A parte das trevas no cérebro do estrangeiro tornou-se mais forte. Nunca pensou que algo assim se encontrasse em seu DNA, mas lá estava, sambando em seu lobo frontal. Salivava com a expectativa de poder dominar, e via-se como rei, subjugando Alice e seus súditos. Nada poderiam fazer contra sua força sobre humana.

Mas então lembrou-se de seus princípios, mordendo os lábios para retornar à realidade. Jamais poderia ser um traidor, e deixar para trás aquilo em que acreditava.

— Um pouco mais de tortura pode funcionar. — Walros enfiou-lhe a adaga repetidas vezes, aumentando ainda mais a profundidade dos cortes.

Ficaram ali por um bom tempo da noite, e o prisioneiro já não tinha mais forças para sequer erguer o rosto. Entretanto, não cedera, e sua palavra permanecera a mesma.

Subitamente, um dos duendes menores adentrou a cabana. Zayan mal conseguia olhar para ele, pois sua vista encontrava-se extremamente debilitada pela perda de sangue.

— Senhor Walros — falou —, os batedores disseram haver inimigos por perto. Creio que Alice veio em auxílio dos seus.

Walros pegou a faca ensanguentada e começou a limpá-la com um pano manchado.

— Vamos levantar acampamento. Não temos mais tempo a perder aqui. Este desgraçado vai com a gente. — Sem mais delongas, saíram da barraca para ajudar o restante do grupo a pegar as bagagens e preparar-se para marcha.

O homem do espaço ficou sozinho, acompanhado apenas pela própria desgraça. Tinha na cabeça somente leves memórias, que sambavam de lá para cá. Seus princípios confundiam-se, e a vontade por dominância aparecia e depois se dissolvia, trocada pela resiliência do guerreiro em resistir às tentações.

Ouvia apenas o som dos duendes aprontando-se lá fora, seus gritos animalescos e os pés peludos movendo-se pela relva.

Mas, enquanto ele estava ali, derrotado, uma forma alta e musculosa andava pela noite. Era um homem forte e negro, as mãos munidas de um grande porrete.

Chegou perto da cabana, olhando de um lado a outro para ver se alguém estava nos arredores. Notou um pequeno guarda na entrada, uma fina lança na cintura.

Como um gato furtivo, deu-lhe uma bofetada no crânio, fazendo-o tombar morto sem provocar ruídos. Entrou, e logo viu a figura deplorável de Zayan.

— Precisamos sair daqui rápido — sussurrou.

O homem do espaço conseguiu apenas vislumbrar o sujeito que o resgatava. Ele logo se aproximou e removeu as cordas que prendiam seus membros, colocando-o sobre os ombros.

— Quem é você? — disse Zayan, com a voz rouca.

— Me chamo Bento. Não se preocupe, estou do seu lado.

Passaram pela entrada da cabana e saíram noite afora.
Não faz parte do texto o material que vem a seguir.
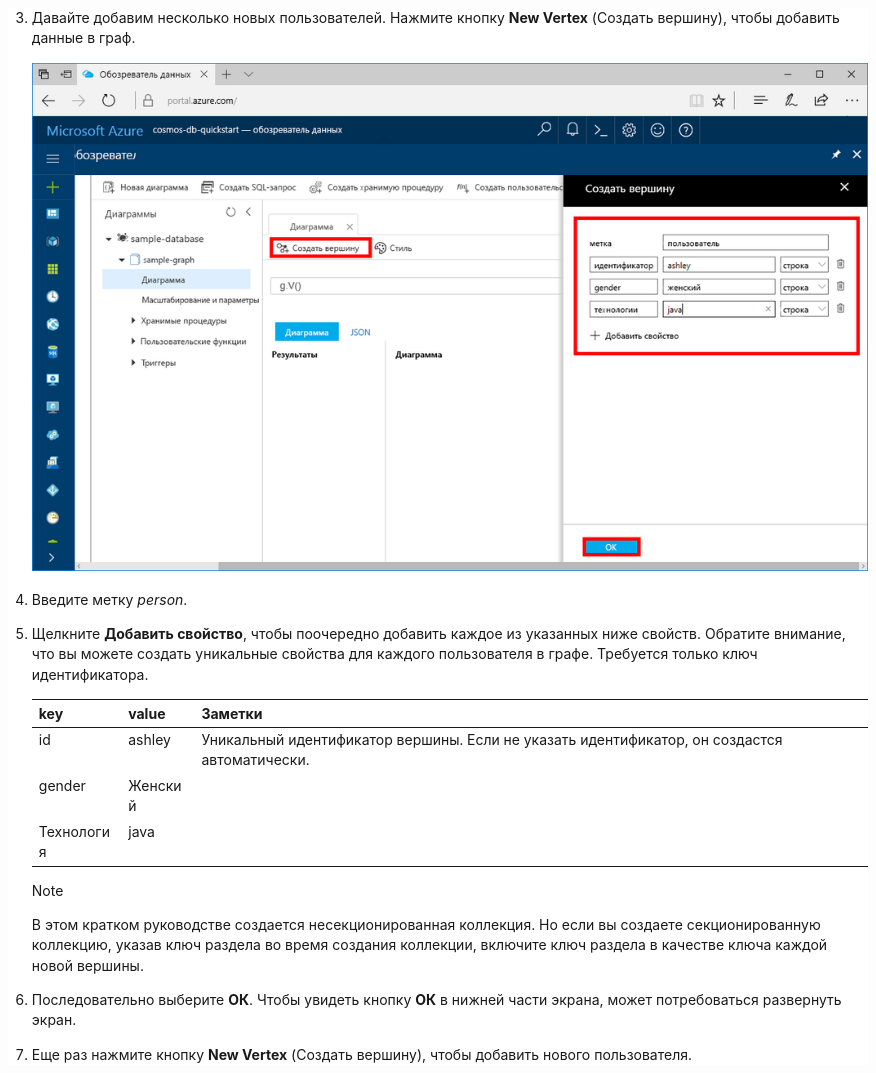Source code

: 3. Давайте добавим несколько новых пользователей. Нажмите кнопку **New Vertex** (Создать вершину), чтобы добавить данные в граф.

   ![Создание документов в обозревателе данных на портале Azure](./media/create-graph-python/azure-cosmosdb-data-explorer-new-vertex.png)

4. Введите метку *person*.

5. Щелкните **Добавить свойство**, чтобы поочередно добавить каждое из указанных ниже свойств. Обратите внимание, что вы можете создать уникальные свойства для каждого пользователя в графе. Требуется только ключ идентификатора.

    key|value|Заметки
    ----|----|----
    id|ashley|Уникальный идентификатор вершины. Если не указать идентификатор, он создастся автоматически.
    gender|Женский| 
    Технология | java | 

    > [!NOTE]
    > В этом кратком руководстве создается несекционированная коллекция. Но если вы создаете секционированную коллекцию, указав ключ раздела во время создания коллекции, включите ключ раздела в качестве ключа каждой новой вершины. 

6. Последовательно выберите **ОК**. Чтобы увидеть кнопку **ОК** в нижней части экрана, может потребоваться развернуть экран.

7. Еще раз нажмите кнопку **New Vertex** (Создать вершину), чтобы добавить нового пользователя. 
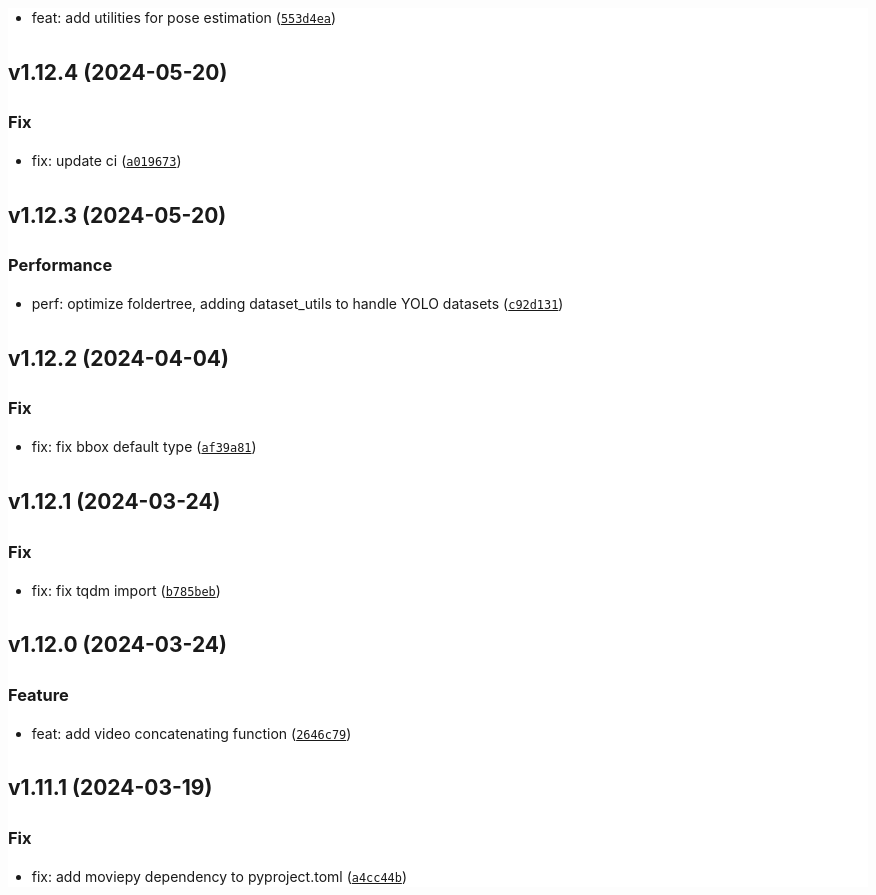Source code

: * feat: add utilities for pose estimation ([`553d4ea`](https://github.com/egliette/kano/commit/553d4ea22bf498c6de0149757b66fb25ca28cb55))


## v1.12.4 (2024-05-20)

### Fix

* fix: update ci ([`a019673`](https://github.com/egliette/kano/commit/a019673d3deb2650ca925cb7e199385477588871))


## v1.12.3 (2024-05-20)

### Performance

* perf: optimize foldertree, adding dataset_utils to handle YOLO datasets ([`c92d131`](https://github.com/egliette/kano/commit/c92d131dffd1007edc91e142dc4d4b676c0ad1f1))


## v1.12.2 (2024-04-04)

### Fix

* fix: fix bbox default type ([`af39a81`](https://github.com/egliette/kano/commit/af39a813ad6268d768fc3636ec50f2be877bee9e))


## v1.12.1 (2024-03-24)

### Fix

* fix: fix tqdm import ([`b785beb`](https://github.com/egliette/kano/commit/b785beb7b055ccda5050412acc5fbe7c6b075b23))


## v1.12.0 (2024-03-24)

### Feature

* feat: add video concatenating function ([`2646c79`](https://github.com/egliette/kano/commit/2646c793f5753def55739472faccecdddc3f5b7f))


## v1.11.1 (2024-03-19)

### Fix

* fix: add moviepy dependency to pyproject.toml ([`a4cc44b`](https://github.com/egliette/kano/commit/a4cc44b9d7de8ca7b82938c655ce3fd5f6499f71))

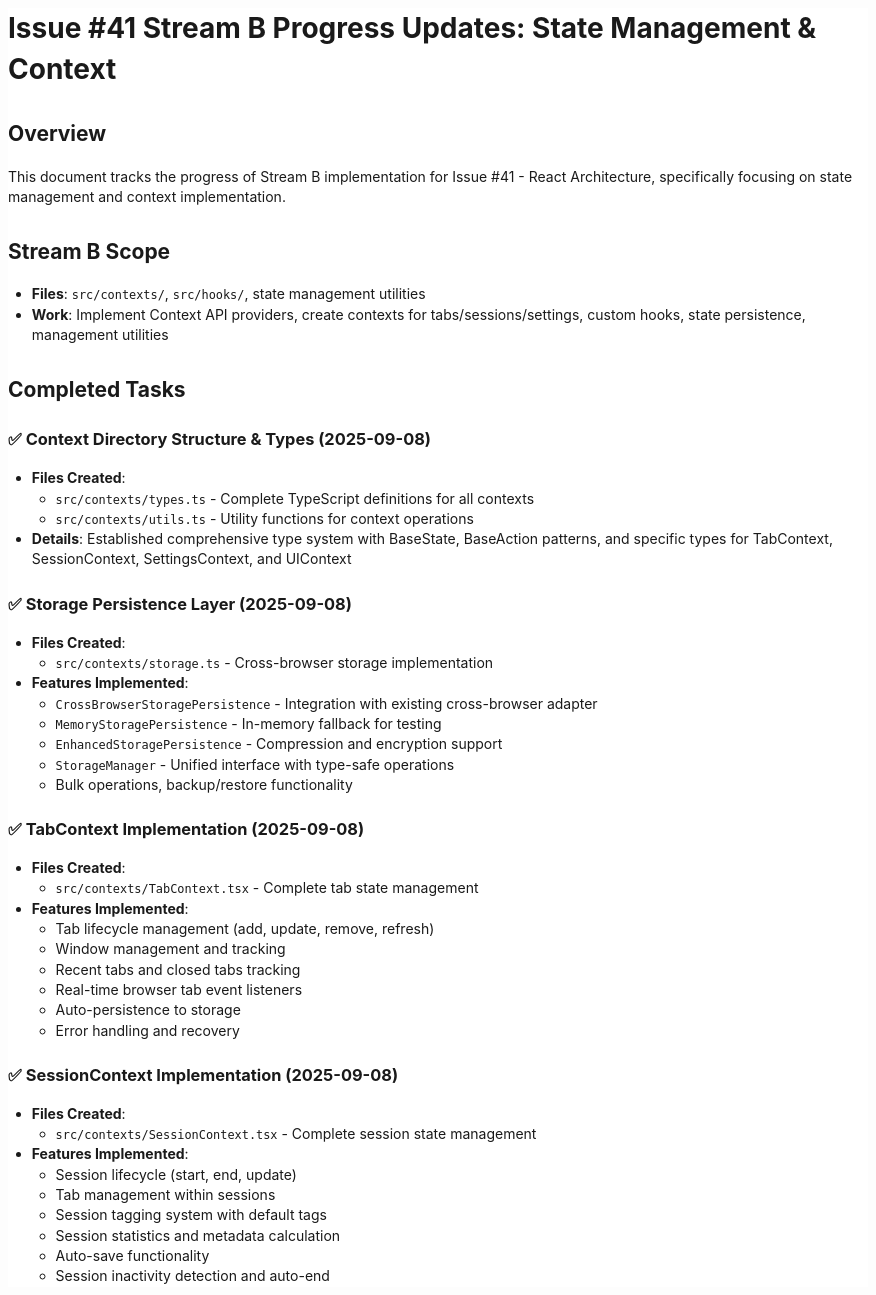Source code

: # Issue #41 Stream B Progress Updates: State Management & Context

## Overview
This document tracks the progress of Stream B implementation for Issue #41 - React Architecture, specifically focusing on state management and context implementation.

## Stream B Scope
- **Files**: `src/contexts/`, `src/hooks/`, state management utilities
- **Work**: Implement Context API providers, create contexts for tabs/sessions/settings, custom hooks, state persistence, management utilities

## Completed Tasks

### ✅ Context Directory Structure & Types (2025-09-08)
- **Files Created**:
  - `src/contexts/types.ts` - Complete TypeScript definitions for all contexts
  - `src/contexts/utils.ts` - Utility functions for context operations
- **Details**: Established comprehensive type system with BaseState, BaseAction patterns, and specific types for TabContext, SessionContext, SettingsContext, and UIContext

### ✅ Storage Persistence Layer (2025-09-08)
- **Files Created**:
  - `src/contexts/storage.ts` - Cross-browser storage implementation
- **Features Implemented**:
  - `CrossBrowserStoragePersistence` - Integration with existing cross-browser adapter
  - `MemoryStoragePersistence` - In-memory fallback for testing
  - `EnhancedStoragePersistence` - Compression and encryption support
  - `StorageManager` - Unified interface with type-safe operations
  - Bulk operations, backup/restore functionality

### ✅ TabContext Implementation (2025-09-08)
- **Files Created**:
  - `src/contexts/TabContext.tsx` - Complete tab state management
- **Features Implemented**:
  - Tab lifecycle management (add, update, remove, refresh)
  - Window management and tracking
  - Recent tabs and closed tabs tracking
  - Real-time browser tab event listeners
  - Auto-persistence to storage
  - Error handling and recovery

### ✅ SessionContext Implementation (2025-09-08)
- **Files Created**:
  - `src/contexts/SessionContext.tsx` - Complete session state management
- **Features Implemented**:
  - Session lifecycle (start, end, update)
  - Tab management within sessions
  - Session tagging system with default tags
  - Session statistics and metadata calculation
  - Auto-save functionality
  - Session inactivity detection and auto-end
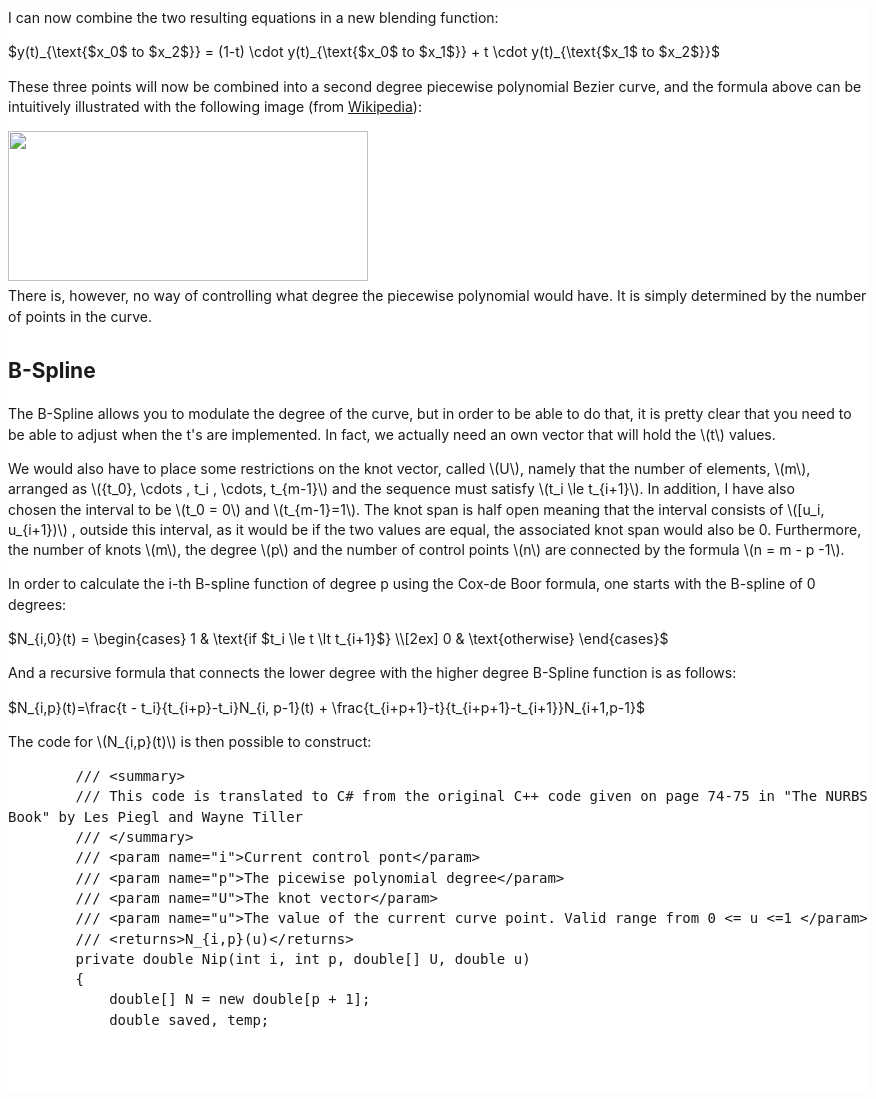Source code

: <p>I can now combine the two resulting equations in a new blending function:</p>

<div class="math">$y(t)_{\text{$x_0$ to $x_2$}} = (1-t) \cdot y(t)_{\text{$x_0$ to $x_1$}}&nbsp;+ t \cdot y(t)_{\text{$x_1$ to $x_2$}}$</div>

<p>These three points will now be combined into a second degree piecewise polynomial Bezier curve, and the formula above can be intuitively&nbsp;illustrated with the following image (from <a href="https://en.wikipedia.org/wiki/B%C3%A9zier_curve">Wikipedia</a>):</p>

<div><img src="B_zier_2_big.gif" style="width: 360px; height: 150px" /></div>

<div class="math">There is, however, no way of controlling what degree the piecewise polynomial would have. It is simply determined by the number of points in the curve.</div>

<h2>B-Spline</h2>

<p>The B-Spline allows you to modulate the degree of the curve, but in order to be able to do that, it is pretty clear that you need to be able to adjust when the t&#39;s are implemented. In fact, we actually need an own vector that will hold the <span class="math">\(t\)</span> values.&nbsp;</p>

<p>We would also have to place some restrictions on the knot vector, called <span class="math">\(U\)</span>, namely that the number of elements, <span class="math">\(m\)</span>, arranged as&nbsp;<span class="math">\({t_0}, \cdots , t_i , \cdots, t_{m-1}\)</span>&nbsp;and the sequence must satisfy <span class="math">\(t_i \le t_{i+1}\)</span>. In addition, I have also chosen&nbsp;the interval&nbsp;to be <span class="math">\(t_0 = 0\)</span> and <span class="math">\(t_{m-1}=1\)</span>. The knot span is half open meaning that the interval consists of <span class="math">\([u_i, u_{i+1})\)</span> , outside this interval, as it would be if the two values are equal, the associated knot span would also be 0. Furthermore, the number of knots <span class="math">\(m\)</span>, the degree <span class="math">\(p\)</span> and the&nbsp;number of control points <span class="math">\(n\)</span> are connected by the formula <span class="math">\(n = m - p -1\)</span>. &nbsp;</p>

<p>In order to calculate the i-th B-spline function of degree p using the Cox-de Boor formula, one starts with the&nbsp;B-spline of 0 degrees:</p>

<div class="math">$N_{i,0}(t) = \begin{cases} 1 &amp; \text{if $t_i \le t \lt t_{i+1}$} \\[2ex] 0 &amp; \text{otherwise} \end{cases}$</div>

<p>And a recursive formula that connects the lower degree with the higher degree B-Spline function is as follows:</p>

<div class="math">$N_{i,p}(t)=\frac{t - t_i}{t_{i+p}-t_i}N_{i, p-1}(t) + \frac{t_{i+p+1}-t}{t_{i+p+1}-t_{i+1}}N_{i+1,p-1}$</div>

<p>The code for <span class="math">\(N_{i,p}(t)\)</span> is then possible to construct:</p>

<pre lang="cs">
        /// &lt;summary&gt;
        /// This code is translated to C# from the original C++ code given on page 74-75 in &quot;The NURBS Book&quot; by Les Piegl and Wayne Tiller 
        /// &lt;/summary&gt;
        /// &lt;param name=&quot;i&quot;&gt;Current control pont&lt;/param&gt;
        /// &lt;param name=&quot;p&quot;&gt;The picewise polynomial degree&lt;/param&gt;
        /// &lt;param name=&quot;U&quot;&gt;The knot vector&lt;/param&gt;
        /// &lt;param name=&quot;u&quot;&gt;The value of the current curve point. Valid range from 0 &lt;= u &lt;=1 &lt;/param&gt;
        /// &lt;returns&gt;N_{i,p}(u)&lt;/returns&gt;
        private double Nip(int i, int p, double[] U, double u)
        {
            double[] N = new double[p + 1];
            double saved, temp;
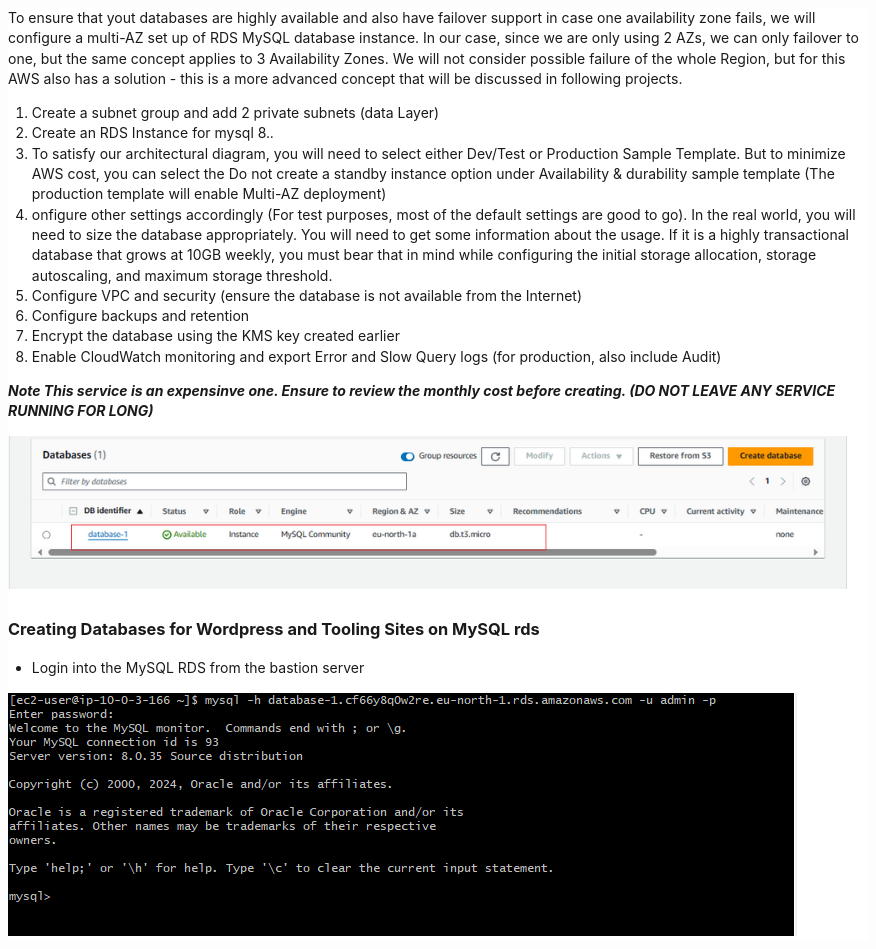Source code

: To ensure that yout databases are highly available and also have failover support in case one availability zone fails, we will configure a multi-AZ set up of RDS MySQL database instance. In our case, since we are only using 2 AZs, we can only failover to one, but the same concept applies to 3 Availability Zones. We will not consider possible failure of the whole Region, but for this AWS also has a solution - this is a more advanced concept that will be discussed in following projects.

1. Create a subnet group and add 2 private subnets (data Layer)
2. Create an RDS Instance for mysql 8.*.*
3. To satisfy our architectural diagram, you will need to select either Dev/Test or Production Sample Template. But to minimize AWS cost, you can select the Do not create a standby instance option under Availability & durability sample template (The production template will enable Multi-AZ deployment)
4. onfigure other settings accordingly (For test purposes, most of the default settings are good to go). In the real world, you will need to size the database appropriately. You will need to get some information about the usage. If it is a highly transactional database that grows at 10GB weekly, you must bear that in mind while configuring the initial storage allocation, storage autoscaling, and maximum storage threshold.
5. Configure VPC and security (ensure the database is not available from the Internet)
6. Configure backups and retention
7. Encrypt the database using the KMS key created earlier
8. Enable CloudWatch monitoring and export Error and Slow Query logs (for production, also include Audit)

***Note This service is an expensinve one. Ensure to review the monthly cost before creating. (DO NOT LEAVE ANY SERVICE RUNNING FOR LONG)***

![rds](./images/rds.png)

### Creating Databases for Wordpress and Tooling Sites on MySQL rds

- Login into the MySQL RDS from the bastion server

![bastion](./images/bastion%20login.png)
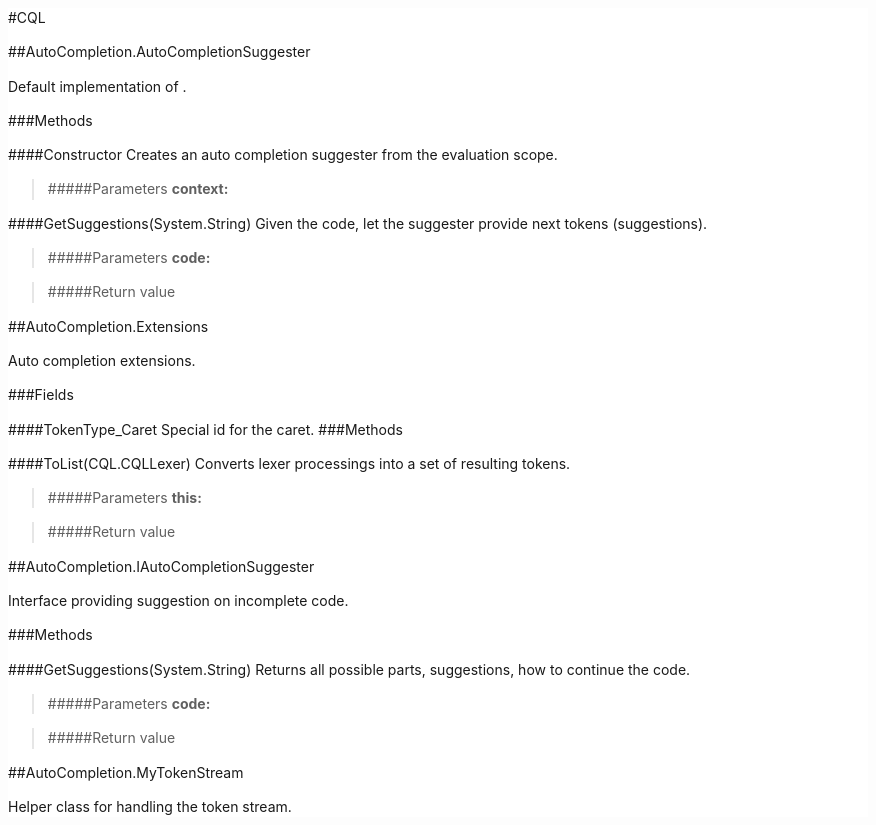 ﻿#CQL


##AutoCompletion.AutoCompletionSuggester
            
Default implementation of .
        
###Methods


####Constructor
Creates an auto completion suggester from the evaluation scope.
> #####Parameters
> **context:** 


####GetSuggestions(System.String)
Given the code, let the suggester provide next tokens (suggestions).
> #####Parameters
> **code:** 

> #####Return value
> 

##AutoCompletion.Extensions
            
Auto completion extensions.
        
###Fields

####TokenType_Caret
Special id for the caret.
###Methods


####ToList(CQL.CQLLexer)
Converts lexer processings into a set of resulting tokens.
> #####Parameters
> **this:** 

> #####Return value
> 

##AutoCompletion.IAutoCompletionSuggester
            
Interface providing suggestion on incomplete code.
        
###Methods


####GetSuggestions(System.String)
Returns all possible parts, suggestions, how to continue the code.
> #####Parameters
> **code:** 

> #####Return value
> 

##AutoCompletion.MyTokenStream
            
Helper class for handling the token stream.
Bento ia vagarosamente, enquanto os duendes detinham-se em preparar marcha.

Agora, eles se encontravam bem perto da estacada, com a sorte de a escuridão os ter escondido o suficiente. Com toda a força que possuía, Bento arremessou aquela montanha de músculos acima da cerca, e escutou quando ele aterrissou do outro lado.

Preparava-se para pular, quando ouviu berros atrás de si.

— Ele não está mais aqui, mestre! Alguém matou a sentinela!

— Devem estar dentro da vila ainda — disse a voz de Walros. — Encontrem-nos, seus preguiçosos!

O coração de Bento disparou; correu para trás e encarou a cerca, pulando com bom impulso. Neste exato momento, sentiu mãozinhas ásperas lhe agarrarem o tornozelo, bem no instante em que segurava a madeira.

Viu o homenzinho logo abaixo, os dentes afiados fechados numa ira ensandecida. Levantou a faca de ossos, e preparou-se para fincá-la no fugitivo.

Firmando o braço com a clava, Bento bateu-a entre os olhos do bicho, vendo o sangue espirrar e o corpo cair no mesmo instante. Antes que pudesse parar para respirar, enxergou mais deles, vindo com tochas e arcos nas mãos.

Saltou a paliçada no momento em que dezenas de flechas eram lançadas; por sorte ficaram todas fincadas à cerca, e não no corpo do guerreiro.

Logo pegou Zayan, e o saiu arrastando floresta adentro, escutando os sons terríveis dos perseguidores logo atrás.